— Start of SELECTED EXCERPT —

Prayers and Sermon
December 8, 2024
Recording of Weekly Prayers:
Click here for the Prayers of the People.
Resistance!
The Reverend Mark Sutherland
Recording of the Sermon:
The days and weeks since the recent election have personally felt like a period of enforced withdrawal from my addiction to the 24-hour news cycle.
On the second Sunday in Advent this year, we hear Malachi’s prophecy concerning the expectation of a messenger to prepare a way before the Lord as he enters his temple. As we know today, expectations are risky. Malachi echoes this when he cries, Who can abide the day of his coming, and who can stand when he appears?
Malachi’s messenger has a very specific task—to purify Levi’s descendants. This refers to the corruption of the Levitical priesthood in the restoration period following the return of the Babylonian exiles.
Generally speaking, the messenger’s task is to redeem the present-time experience. He is a transitional figure—a punctuation point in the linear flow of time—uniting the uncertainty of future hope with happier memory—happier, at least in hindsight.
The suggestion here is that the flow of time is not linear but circular. In the language of T.S. Eliot – to reach the end is to be reminded of the beginning – and to know it as if for the first time opens the possibility for different choices.
Luke draws on Isaiah’s messenger – a voice crying in the wilderness announcing the way of the Lord through a dramatic terraforming project that reminds us of the modern excavations required for freeway building. Every valley will be filled in, and every mountain and hill will be made low, paths will be straightened, and rough terrain will be smoothed out. Isaiah’s messenger is to proclaim that all flesh shall see the salvation of God, a statement marking an astonishing leap forward in Jewish post-exilic understanding of the extent of God’s embrace – a central theme for Luke.
Luke incarnates Isaiah’s messenger – the voice of one crying in the wilderness in the figure of John, the baptizer. John bursts onto the scene very much as the prophet messenger -clothed in the power and authority of Elijah to fulfill the expectation of Elijah’s return to announce the Messiah’s immanence. Like the messengers of Malachi and Isaiah, John is, even more, a transitional figure – a punctuation point on the historical timeline between Old and New Testamentary periods – the last of the Hebrew prophets and the forerunner of the Messiah.
The days and weeks since the recent election have personally felt like a period of enforced withdrawal from my addiction to the 24-hour news cycle. I feel rather pathetic in confessing this, but there is some small comfort in knowing that I am not alone in enduring a sense of being unplugged.
Like all addiction recovery experiences, the immediate problem is how to fill the empty spaces hitherto filled by the daily fix of news subjected to endless opinionated spin. How do I fill the emptiness when reading the NY Times and the Washington Post, along with the daily ritual of sitting down with a drink in hand to view the 6 pm PBS News Hour, have become anxiety-triggering events?

— End of SELECTED EXCERPT —

__REQUIRED ACTIONS__
a - Answer these questions from the sermon:
(i) What specific task does Malachi's messenger have?
(ii) Which poet's language does the sermon use for the idea that reaching the end recalls the beginning?
(iii) What broadcast does the preacher describe watching at 6 pm with a drink in hand?
b - Which news outlets does the sermon name?
c - Continue the sermon on Advent and the messenger from its last sentence.

— Start of DATASET —

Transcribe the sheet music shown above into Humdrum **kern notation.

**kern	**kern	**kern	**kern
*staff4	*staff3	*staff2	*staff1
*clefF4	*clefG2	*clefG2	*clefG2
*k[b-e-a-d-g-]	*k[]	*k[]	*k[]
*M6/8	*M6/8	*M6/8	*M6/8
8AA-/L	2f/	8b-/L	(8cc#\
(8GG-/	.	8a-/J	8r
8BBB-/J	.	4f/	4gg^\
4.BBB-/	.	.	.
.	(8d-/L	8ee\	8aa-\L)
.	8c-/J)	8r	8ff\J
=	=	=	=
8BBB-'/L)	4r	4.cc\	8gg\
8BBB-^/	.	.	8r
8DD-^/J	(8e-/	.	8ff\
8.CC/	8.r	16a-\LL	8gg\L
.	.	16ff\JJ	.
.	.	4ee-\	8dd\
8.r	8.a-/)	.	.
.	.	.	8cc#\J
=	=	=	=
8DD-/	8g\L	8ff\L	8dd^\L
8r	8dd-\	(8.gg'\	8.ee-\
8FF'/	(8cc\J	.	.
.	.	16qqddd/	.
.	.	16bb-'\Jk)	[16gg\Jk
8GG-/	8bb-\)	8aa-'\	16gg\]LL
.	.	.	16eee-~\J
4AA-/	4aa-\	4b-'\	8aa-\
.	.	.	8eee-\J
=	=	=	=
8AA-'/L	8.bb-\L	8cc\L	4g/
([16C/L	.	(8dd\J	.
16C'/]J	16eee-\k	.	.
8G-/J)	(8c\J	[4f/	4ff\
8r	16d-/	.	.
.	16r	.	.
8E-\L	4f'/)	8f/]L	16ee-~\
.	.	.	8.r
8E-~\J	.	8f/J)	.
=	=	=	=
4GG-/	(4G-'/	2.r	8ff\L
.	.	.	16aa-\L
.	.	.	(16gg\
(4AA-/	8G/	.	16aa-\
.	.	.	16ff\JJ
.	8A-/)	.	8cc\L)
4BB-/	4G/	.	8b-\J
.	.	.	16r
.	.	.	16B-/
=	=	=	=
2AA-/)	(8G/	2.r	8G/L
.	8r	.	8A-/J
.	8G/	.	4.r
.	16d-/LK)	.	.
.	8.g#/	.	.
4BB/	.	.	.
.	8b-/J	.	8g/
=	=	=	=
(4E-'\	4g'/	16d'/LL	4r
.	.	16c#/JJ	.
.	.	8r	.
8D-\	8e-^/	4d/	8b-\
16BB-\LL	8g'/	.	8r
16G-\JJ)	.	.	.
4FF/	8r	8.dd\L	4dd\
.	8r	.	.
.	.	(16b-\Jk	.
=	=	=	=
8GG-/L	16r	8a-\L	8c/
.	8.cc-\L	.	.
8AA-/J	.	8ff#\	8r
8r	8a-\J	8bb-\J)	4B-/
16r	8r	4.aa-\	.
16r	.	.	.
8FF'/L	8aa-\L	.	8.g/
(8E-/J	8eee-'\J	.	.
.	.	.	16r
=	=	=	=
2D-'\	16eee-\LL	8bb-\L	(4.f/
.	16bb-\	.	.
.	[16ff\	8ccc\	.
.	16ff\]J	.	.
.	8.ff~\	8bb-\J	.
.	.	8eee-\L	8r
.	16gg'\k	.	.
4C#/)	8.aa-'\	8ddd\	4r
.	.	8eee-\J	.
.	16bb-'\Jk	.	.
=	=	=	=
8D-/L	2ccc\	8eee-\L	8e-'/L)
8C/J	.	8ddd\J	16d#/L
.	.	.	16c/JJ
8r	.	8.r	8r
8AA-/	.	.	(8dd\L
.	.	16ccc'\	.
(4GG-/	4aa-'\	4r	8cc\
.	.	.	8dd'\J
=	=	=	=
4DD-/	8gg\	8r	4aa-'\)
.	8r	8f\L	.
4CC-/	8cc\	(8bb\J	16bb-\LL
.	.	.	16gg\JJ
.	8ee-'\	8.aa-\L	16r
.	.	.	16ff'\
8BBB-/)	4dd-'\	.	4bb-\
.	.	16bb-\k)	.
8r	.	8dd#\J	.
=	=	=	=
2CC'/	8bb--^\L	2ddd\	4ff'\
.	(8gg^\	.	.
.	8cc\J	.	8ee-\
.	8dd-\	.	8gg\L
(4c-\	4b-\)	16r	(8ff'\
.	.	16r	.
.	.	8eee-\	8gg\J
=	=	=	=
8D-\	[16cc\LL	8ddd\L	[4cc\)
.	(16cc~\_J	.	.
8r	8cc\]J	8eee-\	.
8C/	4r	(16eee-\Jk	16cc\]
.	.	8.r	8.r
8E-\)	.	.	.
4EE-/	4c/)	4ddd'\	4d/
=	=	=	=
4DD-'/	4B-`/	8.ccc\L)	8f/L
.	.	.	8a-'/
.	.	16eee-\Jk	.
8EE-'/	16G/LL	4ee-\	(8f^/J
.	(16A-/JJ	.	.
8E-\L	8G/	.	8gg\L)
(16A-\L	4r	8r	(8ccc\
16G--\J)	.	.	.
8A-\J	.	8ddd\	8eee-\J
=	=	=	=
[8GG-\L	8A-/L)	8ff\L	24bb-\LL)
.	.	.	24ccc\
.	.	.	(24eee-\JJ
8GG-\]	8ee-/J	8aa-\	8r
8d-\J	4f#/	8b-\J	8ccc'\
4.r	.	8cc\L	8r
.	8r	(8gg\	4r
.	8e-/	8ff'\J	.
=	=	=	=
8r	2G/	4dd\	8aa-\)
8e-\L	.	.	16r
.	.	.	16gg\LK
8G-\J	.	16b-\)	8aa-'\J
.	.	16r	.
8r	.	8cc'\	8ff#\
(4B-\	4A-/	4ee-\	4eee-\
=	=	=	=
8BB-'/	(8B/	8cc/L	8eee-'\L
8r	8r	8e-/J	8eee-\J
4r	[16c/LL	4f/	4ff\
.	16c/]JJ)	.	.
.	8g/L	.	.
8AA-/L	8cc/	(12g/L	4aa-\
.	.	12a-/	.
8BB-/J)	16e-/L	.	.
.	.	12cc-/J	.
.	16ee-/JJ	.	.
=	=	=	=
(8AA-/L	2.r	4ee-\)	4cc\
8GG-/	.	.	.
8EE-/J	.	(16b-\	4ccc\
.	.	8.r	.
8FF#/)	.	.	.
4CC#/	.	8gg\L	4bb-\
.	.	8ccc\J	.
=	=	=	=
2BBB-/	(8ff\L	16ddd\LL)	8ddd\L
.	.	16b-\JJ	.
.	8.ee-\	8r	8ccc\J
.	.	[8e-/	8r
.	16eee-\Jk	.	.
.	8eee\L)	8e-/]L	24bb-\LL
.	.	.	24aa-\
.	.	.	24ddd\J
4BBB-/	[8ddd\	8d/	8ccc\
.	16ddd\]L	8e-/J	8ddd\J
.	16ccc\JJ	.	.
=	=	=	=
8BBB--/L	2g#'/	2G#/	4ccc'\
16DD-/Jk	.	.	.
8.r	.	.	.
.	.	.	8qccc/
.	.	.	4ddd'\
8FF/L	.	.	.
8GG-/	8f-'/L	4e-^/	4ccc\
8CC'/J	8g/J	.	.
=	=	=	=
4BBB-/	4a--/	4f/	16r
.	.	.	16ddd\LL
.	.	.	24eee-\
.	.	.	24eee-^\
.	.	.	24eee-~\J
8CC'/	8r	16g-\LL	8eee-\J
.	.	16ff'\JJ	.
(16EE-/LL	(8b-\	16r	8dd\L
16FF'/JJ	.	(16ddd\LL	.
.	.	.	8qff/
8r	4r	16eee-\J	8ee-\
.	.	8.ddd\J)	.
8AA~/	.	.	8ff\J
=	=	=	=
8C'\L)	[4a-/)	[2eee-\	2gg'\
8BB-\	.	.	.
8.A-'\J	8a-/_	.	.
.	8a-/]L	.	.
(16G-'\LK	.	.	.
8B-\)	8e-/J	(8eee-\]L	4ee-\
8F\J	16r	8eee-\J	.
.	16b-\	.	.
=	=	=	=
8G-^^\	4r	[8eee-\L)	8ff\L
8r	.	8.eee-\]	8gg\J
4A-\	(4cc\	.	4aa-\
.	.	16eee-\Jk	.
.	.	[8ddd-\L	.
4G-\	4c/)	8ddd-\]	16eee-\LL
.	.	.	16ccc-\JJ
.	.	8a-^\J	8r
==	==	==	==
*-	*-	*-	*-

— End of DATASET —

__EXPECTED RESULTS__
a -
(i) To purify Levi's descendants.
(ii) T.S. Eliot.
(iii) The PBS News Hour.

b - The NY Times, the Washington Post, and the PBS News Hour.

c -
I’ve found some solace in retreating into reading espionage fiction and listening on Spotify to historical podcasts such as The Rest is History, Empire, and The Rest is Classified. I find watching documentaries about World War II comforting because no matter the suffering involved, democracy’s triumph reassures me that all will be well in the end, if not today, then soon. But more than providing nontriggering distraction, I find being exposed to the sweep of various historical perspectives offers a much-needed frame of reference within which to locate the current cycle of national and international events. As they say – history may not repeat itself, but it certainly rhymes.
Yet novels and podcasts offer only temporary respite—a brief interlude before facing up to the increasingly alarming realities of the world around me. They’re an escape—a respite—rather than a long-term refuge.
Luke intentionally situates John’s ministry and Jesus’ arrival on the scene within a historical context in which Tiberius is the Roman Emperor; Pilate is governor of Judea, Herod; Philip, and Lysanias are Tetrarchs – vassal rulers of Galilee, Idumea, and Syria, respectively, and Annas and Caiaphas are the High Priests in Jerusalem.
Though something close to a 1st-century historian, Luke’s purpose goes beyond a desire for historical accuracy. David Lose notes that Luke is keenly interested in the impact his gospel story will have not simply on the world as kosmos — the world, that is, conceived most generally — but also on the world as oikoumene — the world as it is constituted by the political, economic, and religious powers. Luke wants us to be in no doubt that John’s preaching of repentance is a direct challenge to those invested in the political, economic, and religious status quo.
Naming the rulers of oikoumene — the world of political, economic, and religious power, goes to the heart of the theology he is weaving – which, in summary, is that those named and the powers they represent – were and will always remain in opposition to Jesus and those who heed his message that the kingdom of God is here!
Last Sunday, I spoke about change as the only certainty in life. Opportunities arise, and challenges are confronted—some overcome, and others accommodated as we learn to live with what we cannot control. Time passes, memories accrue, and future expectations arise, while in the present, we celebrate successes and weather disappointments.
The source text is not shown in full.